### Stated exercise 1
Edit the records in the stretch from the line containing "catalogue / barcode: US 3237202" through the end of the records, replacing "collectors" with "collected by" and leaving everything else unchanged. Return only those lines.

### Provided passage
** START **
# ESX VE6.2 - Midbass driver



## Hanatsu (Nov 9, 2010)

Posted this in my buildthread but I guess I'll post it here as well for those who doesn't read read those 

This is a car audio midwoofer from German manufacturer ESX. Grilles and some mounting screws and included. Retails for ~$140/pair.

ESX - Vision VE6.2W Kickbass Speakers



> The completely redesigned successor models of the legendary and award-winning ESX VISION MkI speaker series are characterized by an improved sound performance and for an attractive price. The new Kevlar cones feature an extreme strength and high internal damping, resulting in a very linear frequency response. This means an absolutely neutral, accurate representation of the music signal. The 25 mm voice coils on Kapton formers are driven by powerful, highly efficient Y35 ferrite magnets. Thus, the efficiency in the bass and midrange was enormously improved.
> 
> 16,5 cm (6.5") Kickbass Speakers (Pair)
> Power Rating 125/250 Watts RMS/max.
> ...


Excuse the crappy pictures...









Meaurements:

T/S:

Qes = 0.8
Qms = 7.1
Qts = 0.72
Fs = 76Hz
Sd = 127cm²
Re = 3.73
Mms = 12g
Bl = 5.16Tm
VAS = 8.3 lit











Analysis:

Kevlar cone 6,5" conventional driver with ferrite magnet. Great rigid screw-based terminals. Chassis is rigid and of pretty high quality. Some weird stuff in the linear performance, lots of dips in the response, these are visible in the impedance plot. I would assume it's related to the kevlar cone as seen in the CSD. Didn't measure the sound power response due to not having access to my old measurement room at the moment. I measured the SPR inside the car with APL and there were no crazy spikes which tells me the offaxis response tracks the on-axis response pretty good. Non-linear performance is not stellar but quite good, close to a Dayton RS180 if I were to compare it to something. The lower midrange distortion is very good with an average of around 0.5% @ 90dB/1m. Tall order HD is low which seem to be a good indicator of low IMD as well. Sounds pretty flat/neural with no filters applied. Nothing stands out really. They produce great midbass open air in doors, not very power hungry. Overall good drivers (even great if crossed low - as in a 3-speaker front system), price/performance ratio is great.


----------



## Azda1 (Apr 15, 2020)

Friend just installed qe6.2c and damn these sounds nice with powerful kick and also tweeter surprised me with quality. And those are series lower than these vision.


----------
** END **
### Material supplied
** START **
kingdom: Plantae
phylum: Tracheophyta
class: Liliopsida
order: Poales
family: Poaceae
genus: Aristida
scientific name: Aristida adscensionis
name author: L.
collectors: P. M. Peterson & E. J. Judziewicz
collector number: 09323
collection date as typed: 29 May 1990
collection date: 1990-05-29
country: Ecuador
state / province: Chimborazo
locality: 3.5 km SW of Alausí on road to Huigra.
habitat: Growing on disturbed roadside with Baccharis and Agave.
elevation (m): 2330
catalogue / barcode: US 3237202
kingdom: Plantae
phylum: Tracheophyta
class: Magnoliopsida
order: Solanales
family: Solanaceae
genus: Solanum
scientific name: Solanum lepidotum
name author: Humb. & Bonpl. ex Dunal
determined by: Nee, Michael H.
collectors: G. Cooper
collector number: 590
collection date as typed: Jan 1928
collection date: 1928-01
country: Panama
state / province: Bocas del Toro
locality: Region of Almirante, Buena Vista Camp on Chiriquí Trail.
** END **
### Stated exercise 2
Reproduce the stretch of the midbass driver review from "## Hanatsu (Nov" through "Retails for ~$140/pair." without any change.

### Task result 1
catalogue / barcode: US 3237202
kingdom: Plantae
phylum: Tracheophyta
class: Magnoliopsida
order: Solanales
family: Solanaceae
genus: Solanum
scientific name: Solanum lepidotum
name author: Humb. & Bonpl. ex Dunal
determined by: Nee, Michael H.
collected by: G. Cooper
collector number: 590
collection date as typed: Jan 1928
collection date: 1928-01
country: Panama
state / province: Bocas del Toro
locality: Region of Almirante, Buena Vista Camp on Chiriquí Trail.

### Task result 2
## Hanatsu (Nov 9, 2010)

Posted this in my buildthread but I guess I'll post it here as well for those who doesn't read read those 

This is a car audio midwoofer from German manufacturer ESX. Grilles and some mounting screws and included. Retails for ~$140/pair.